*** Records for this exercise

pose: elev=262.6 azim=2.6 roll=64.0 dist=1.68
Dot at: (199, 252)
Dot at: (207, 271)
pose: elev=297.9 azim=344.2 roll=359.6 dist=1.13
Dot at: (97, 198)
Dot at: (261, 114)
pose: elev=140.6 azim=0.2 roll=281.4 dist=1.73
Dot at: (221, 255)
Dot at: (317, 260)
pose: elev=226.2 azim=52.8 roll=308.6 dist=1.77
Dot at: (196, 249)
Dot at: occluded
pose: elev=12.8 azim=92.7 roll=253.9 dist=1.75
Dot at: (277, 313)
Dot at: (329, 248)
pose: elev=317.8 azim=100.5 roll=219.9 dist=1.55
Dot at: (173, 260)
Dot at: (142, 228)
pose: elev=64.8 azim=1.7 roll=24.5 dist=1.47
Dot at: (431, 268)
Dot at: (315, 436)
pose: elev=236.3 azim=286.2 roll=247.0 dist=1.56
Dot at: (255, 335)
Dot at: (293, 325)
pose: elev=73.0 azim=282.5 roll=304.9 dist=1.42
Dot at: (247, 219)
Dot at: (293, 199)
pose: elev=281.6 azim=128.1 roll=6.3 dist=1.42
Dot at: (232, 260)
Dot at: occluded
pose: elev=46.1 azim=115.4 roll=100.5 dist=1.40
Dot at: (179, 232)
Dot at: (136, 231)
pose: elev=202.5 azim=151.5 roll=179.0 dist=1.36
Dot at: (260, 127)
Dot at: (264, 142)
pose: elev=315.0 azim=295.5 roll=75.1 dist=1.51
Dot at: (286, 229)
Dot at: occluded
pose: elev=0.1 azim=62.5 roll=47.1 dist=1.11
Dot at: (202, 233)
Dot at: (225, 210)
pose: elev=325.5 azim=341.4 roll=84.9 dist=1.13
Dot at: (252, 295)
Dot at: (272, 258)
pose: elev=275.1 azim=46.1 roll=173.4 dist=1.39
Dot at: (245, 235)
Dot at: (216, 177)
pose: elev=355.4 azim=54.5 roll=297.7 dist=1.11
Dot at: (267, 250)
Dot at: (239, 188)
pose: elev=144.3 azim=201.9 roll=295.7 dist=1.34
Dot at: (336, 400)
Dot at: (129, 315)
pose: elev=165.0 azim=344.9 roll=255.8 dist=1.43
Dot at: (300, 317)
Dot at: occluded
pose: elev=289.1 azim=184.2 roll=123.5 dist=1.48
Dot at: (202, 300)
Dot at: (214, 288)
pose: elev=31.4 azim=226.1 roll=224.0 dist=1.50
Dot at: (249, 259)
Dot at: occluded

******

#### Goal of the exercise
Please give every line of the records above as a numbered list, leaving out any blank lines.

#### Exercise solution
1. pose: elev=262.6 azim=2.6 roll=64.0 dist=1.68
2. Dot at: (199, 252)
3. Dot at: (207, 271)
4. pose: elev=297.9 azim=344.2 roll=359.6 dist=1.13
5. Dot at: (97, 198)
6. Dot at: (261, 114)
7. pose: elev=140.6 azim=0.2 roll=281.4 dist=1.73
8. Dot at: (221, 255)
9. Dot at: (317, 260)
10. pose: elev=226.2 azim=52.8 roll=308.6 dist=1.77
11. Dot at: (196, 249)
12. Dot at: occluded
13. pose: elev=12.8 azim=92.7 roll=253.9 dist=1.75
14. Dot at: (277, 313)
15. Dot at: (329, 248)
16. pose: elev=317.8 azim=100.5 roll=219.9 dist=1.55
17. Dot at: (173, 260)
18. Dot at: (142, 228)
19. pose: elev=64.8 azim=1.7 roll=24.5 dist=1.47
20. Dot at: (431, 268)
21. Dot at: (315, 436)
22. pose: elev=236.3 azim=286.2 roll=247.0 dist=1.56
23. Dot at: (255, 335)
24. Dot at: (293, 325)
25. pose: elev=73.0 azim=282.5 roll=304.9 dist=1.42
26. Dot at: (247, 219)
27. Dot at: (293, 199)
28. pose: elev=281.6 azim=128.1 roll=6.3 dist=1.42
29. Dot at: (232, 260)
30. Dot at: occluded
31. pose: elev=46.1 azim=115.4 roll=100.5 dist=1.40
32. Dot at: (179, 232)
33. Dot at: (136, 231)
34. pose: elev=202.5 azim=151.5 roll=179.0 dist=1.36
35. Dot at: (260, 127)
36. Dot at: (264, 142)
37. pose: elev=315.0 azim=295.5 roll=75.1 dist=1.51
38. Dot at: (286, 229)
39. Dot at: occluded
40. pose: elev=0.1 azim=62.5 roll=47.1 dist=1.11
41. Dot at: (202, 233)
42. Dot at: (225, 210)
43. pose: elev=325.5 azim=341.4 roll=84.9 dist=1.13
44. Dot at: (252, 295)
45. Dot at: (272, 258)
46. pose: elev=275.1 azim=46.1 roll=173.4 dist=1.39
47. Dot at: (245, 235)
48. Dot at: (216, 177)
49. pose: elev=355.4 azim=54.5 roll=297.7 dist=1.11
50. Dot at: (267, 250)
51. Dot at: (239, 188)
52. pose: elev=144.3 azim=201.9 roll=295.7 dist=1.34
53. Dot at: (336, 400)
54. Dot at: (129, 315)
55. pose: elev=165.0 azim=344.9 roll=255.8 dist=1.43
56. Dot at: (300, 317)
57. Dot at: occluded
58. pose: elev=289.1 azim=184.2 roll=123.5 dist=1.48
59. Dot at: (202, 300)
60. Dot at: (214, 288)
61. pose: elev=31.4 azim=226.1 roll=224.0 dist=1.50
62. Dot at: (249, 259)
63. Dot at: occluded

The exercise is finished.